The regiment is titled as a regiment of rangers; this distinguishes it from the majority of real infantry regiments in the British Army at the time (the only regiment of rangers at the time was the Royal Irish Rangers).

As the regiment has the geographical name Wessex in its name and Gibraltar keep on its cap badge, it may be assumed that it is from the west of England, and its forebears were at the Great Siege of Gibraltar.
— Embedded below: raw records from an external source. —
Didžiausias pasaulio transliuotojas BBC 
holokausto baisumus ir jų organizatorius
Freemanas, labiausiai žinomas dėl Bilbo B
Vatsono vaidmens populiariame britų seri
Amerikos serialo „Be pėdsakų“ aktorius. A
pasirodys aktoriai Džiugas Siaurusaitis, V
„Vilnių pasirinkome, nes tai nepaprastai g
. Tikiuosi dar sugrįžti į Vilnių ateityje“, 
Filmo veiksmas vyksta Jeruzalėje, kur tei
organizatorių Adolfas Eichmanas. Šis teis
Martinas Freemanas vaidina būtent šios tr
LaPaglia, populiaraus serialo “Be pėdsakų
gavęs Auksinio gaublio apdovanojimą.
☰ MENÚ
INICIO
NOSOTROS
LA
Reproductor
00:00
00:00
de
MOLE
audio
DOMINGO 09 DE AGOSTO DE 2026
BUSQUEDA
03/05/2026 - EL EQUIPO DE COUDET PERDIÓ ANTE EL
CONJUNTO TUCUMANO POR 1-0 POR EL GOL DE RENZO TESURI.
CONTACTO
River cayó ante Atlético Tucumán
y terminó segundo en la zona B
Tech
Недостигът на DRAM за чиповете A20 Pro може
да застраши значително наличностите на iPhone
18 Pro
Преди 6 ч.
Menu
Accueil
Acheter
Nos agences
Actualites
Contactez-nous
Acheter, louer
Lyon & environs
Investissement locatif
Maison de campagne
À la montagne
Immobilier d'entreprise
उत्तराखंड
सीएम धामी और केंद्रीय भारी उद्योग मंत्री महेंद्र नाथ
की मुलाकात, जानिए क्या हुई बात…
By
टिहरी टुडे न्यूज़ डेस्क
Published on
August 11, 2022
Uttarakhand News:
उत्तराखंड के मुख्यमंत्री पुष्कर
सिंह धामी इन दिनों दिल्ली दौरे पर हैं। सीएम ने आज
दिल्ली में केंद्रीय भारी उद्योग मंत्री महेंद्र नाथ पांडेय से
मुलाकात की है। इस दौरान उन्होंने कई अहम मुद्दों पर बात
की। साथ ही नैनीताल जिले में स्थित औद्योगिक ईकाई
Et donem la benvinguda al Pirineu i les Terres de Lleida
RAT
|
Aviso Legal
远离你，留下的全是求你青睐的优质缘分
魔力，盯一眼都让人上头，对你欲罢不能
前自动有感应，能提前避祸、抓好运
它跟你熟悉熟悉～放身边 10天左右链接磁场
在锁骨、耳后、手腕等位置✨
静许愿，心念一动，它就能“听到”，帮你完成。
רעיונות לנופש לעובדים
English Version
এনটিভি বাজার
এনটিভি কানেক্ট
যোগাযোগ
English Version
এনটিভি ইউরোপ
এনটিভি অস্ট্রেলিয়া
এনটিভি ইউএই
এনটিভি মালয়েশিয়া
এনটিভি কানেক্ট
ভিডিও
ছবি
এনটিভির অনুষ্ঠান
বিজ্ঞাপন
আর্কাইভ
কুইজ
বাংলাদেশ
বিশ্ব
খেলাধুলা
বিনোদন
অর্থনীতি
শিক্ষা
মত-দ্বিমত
It may also be assumed that the regiment is part of the Prince of Wales' Division, even thought the Wessex Rangers cap badge is a copy of the Northamptonshire Regiment cap badge, with the Gibraltar and Talavera scrolls changed and a crown added.

==Syndication==
The series was screened on British movie channel Talking Pictures TV in 2016, with a further screening which commenced in December 2018.